Makes sense, but it's not as easy:

> +		if (hlist_unhashed(&n.link) || fatal_signal_pending(current))

Removing the waiter from the list is currently waker's job, but the
entry is stack-allocated by waiter;  simply breaking there would cause
use after free on the waker's side.

We could take the lock again near the end of kvm_async_pf_task_wait to
remove the entry and use a variable (instead of hlist_unhashed) to
signal that the wakeup happened.

And there is another problem as well: If the waiting task is killed
before the wakeup arrives, the waker allocates a dummy entry that is not
going to be consumed by a future waiter, leading to a leak that could
potentially deplete the whole memory.

A solution to that could use a list of waiters that were killed before
the wakeup, so the normal working case wouldn't regress.

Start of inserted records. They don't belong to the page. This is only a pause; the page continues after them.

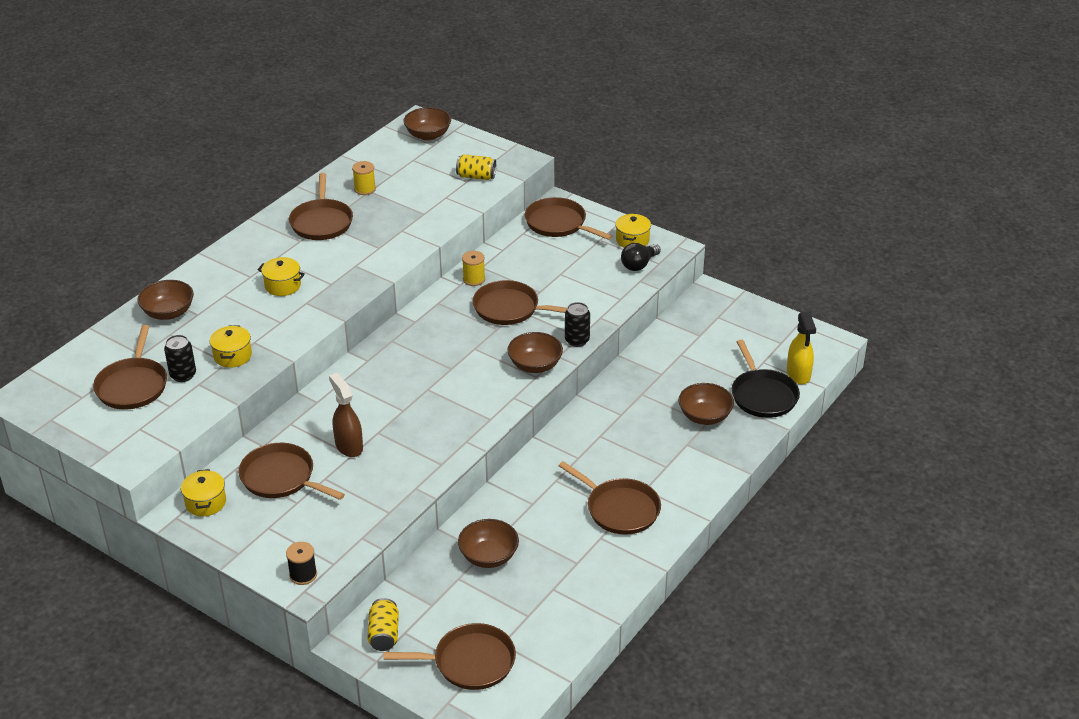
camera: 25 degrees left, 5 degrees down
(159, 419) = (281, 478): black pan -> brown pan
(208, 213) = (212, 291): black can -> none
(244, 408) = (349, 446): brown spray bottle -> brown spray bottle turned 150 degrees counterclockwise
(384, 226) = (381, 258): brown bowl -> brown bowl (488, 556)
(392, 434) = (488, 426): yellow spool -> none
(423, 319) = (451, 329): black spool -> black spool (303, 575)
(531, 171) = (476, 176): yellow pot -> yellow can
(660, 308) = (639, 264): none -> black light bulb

Doing that to handle snapshot corruption is definitely not worth it --
restoring from a snapshot should do apf_task_wake_all, so the corruption
would have to be very precise.

I remember we had a bug where tasks were getting stuck when running
nested and maybe there are going to be other cases to excuse the change.
I'm slightly against changing the behavior as it's pretty hard to test,
but I can be easily convinced with a well reasoned patch,

thanks!